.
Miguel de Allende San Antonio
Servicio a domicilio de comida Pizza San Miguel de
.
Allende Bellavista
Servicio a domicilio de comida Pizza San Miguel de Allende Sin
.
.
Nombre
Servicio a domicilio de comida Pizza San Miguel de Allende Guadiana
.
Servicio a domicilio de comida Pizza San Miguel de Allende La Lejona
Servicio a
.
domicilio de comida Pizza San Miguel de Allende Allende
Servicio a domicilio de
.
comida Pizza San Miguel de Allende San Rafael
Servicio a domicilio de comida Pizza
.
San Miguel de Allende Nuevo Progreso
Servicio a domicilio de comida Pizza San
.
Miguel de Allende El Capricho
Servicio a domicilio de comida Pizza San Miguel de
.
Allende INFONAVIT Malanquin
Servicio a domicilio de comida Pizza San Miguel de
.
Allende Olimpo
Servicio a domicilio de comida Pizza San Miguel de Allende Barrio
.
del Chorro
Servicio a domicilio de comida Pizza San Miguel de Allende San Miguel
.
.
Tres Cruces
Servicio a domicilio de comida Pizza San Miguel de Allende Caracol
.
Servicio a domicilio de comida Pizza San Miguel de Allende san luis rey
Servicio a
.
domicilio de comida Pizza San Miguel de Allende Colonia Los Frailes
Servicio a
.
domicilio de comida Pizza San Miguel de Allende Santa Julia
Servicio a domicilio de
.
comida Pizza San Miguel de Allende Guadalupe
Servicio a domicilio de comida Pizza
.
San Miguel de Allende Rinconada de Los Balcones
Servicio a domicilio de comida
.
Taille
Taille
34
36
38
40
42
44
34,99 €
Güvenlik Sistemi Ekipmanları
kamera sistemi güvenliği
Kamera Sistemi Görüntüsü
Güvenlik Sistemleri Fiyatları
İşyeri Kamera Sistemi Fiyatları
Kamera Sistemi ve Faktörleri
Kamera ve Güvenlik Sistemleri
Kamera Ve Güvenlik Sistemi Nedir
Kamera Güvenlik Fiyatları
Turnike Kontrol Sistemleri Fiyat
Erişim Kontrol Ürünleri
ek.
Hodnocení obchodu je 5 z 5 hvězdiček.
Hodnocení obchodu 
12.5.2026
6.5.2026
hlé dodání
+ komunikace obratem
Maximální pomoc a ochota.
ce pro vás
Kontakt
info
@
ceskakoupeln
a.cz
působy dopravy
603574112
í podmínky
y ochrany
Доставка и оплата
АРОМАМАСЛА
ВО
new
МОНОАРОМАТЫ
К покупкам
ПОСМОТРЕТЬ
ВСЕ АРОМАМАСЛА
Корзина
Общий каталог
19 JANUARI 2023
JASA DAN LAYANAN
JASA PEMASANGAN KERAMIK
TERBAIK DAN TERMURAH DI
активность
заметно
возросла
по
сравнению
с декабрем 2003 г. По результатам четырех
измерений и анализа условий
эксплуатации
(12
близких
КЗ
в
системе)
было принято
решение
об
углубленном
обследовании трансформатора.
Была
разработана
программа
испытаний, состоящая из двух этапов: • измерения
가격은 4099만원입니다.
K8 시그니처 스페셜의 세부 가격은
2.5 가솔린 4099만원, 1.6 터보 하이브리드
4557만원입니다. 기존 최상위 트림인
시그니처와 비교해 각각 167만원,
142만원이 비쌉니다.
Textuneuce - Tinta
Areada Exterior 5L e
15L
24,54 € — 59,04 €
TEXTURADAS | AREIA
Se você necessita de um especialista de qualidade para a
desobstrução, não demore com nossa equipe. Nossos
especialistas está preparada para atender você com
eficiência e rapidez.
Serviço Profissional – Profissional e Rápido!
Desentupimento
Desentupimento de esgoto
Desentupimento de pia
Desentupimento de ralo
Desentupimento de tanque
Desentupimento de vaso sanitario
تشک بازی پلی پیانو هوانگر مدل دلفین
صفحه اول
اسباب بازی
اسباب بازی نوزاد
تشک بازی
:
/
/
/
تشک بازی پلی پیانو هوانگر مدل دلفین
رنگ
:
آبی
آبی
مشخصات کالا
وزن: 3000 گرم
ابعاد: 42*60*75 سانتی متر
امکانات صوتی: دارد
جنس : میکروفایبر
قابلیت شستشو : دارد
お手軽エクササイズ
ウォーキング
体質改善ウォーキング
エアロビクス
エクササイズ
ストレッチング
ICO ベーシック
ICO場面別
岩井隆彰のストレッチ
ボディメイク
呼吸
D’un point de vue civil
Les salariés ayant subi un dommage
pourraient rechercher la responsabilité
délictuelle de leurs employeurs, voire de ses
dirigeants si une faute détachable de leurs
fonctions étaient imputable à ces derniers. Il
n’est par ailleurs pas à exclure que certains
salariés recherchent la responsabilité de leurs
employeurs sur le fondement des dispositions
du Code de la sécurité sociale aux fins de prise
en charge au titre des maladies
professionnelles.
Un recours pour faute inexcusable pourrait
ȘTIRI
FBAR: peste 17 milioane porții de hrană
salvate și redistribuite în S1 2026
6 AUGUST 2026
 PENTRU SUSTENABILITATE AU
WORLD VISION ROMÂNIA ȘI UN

**Required work:** Send back exactly the lines from the line with "en charge au titre des maladies" through the end of the records.

**Response to the task:**
en charge au titre des maladies
professionnelles.
Un recours pour faute inexcusable pourrait
ȘTIRI
FBAR: peste 17 milioane porții de hrană
salvate și redistribuite în S1 2026
6 AUGUST 2026
 PENTRU SUSTENABILITATE AU
WORLD VISION ROMÂNIA ȘI UN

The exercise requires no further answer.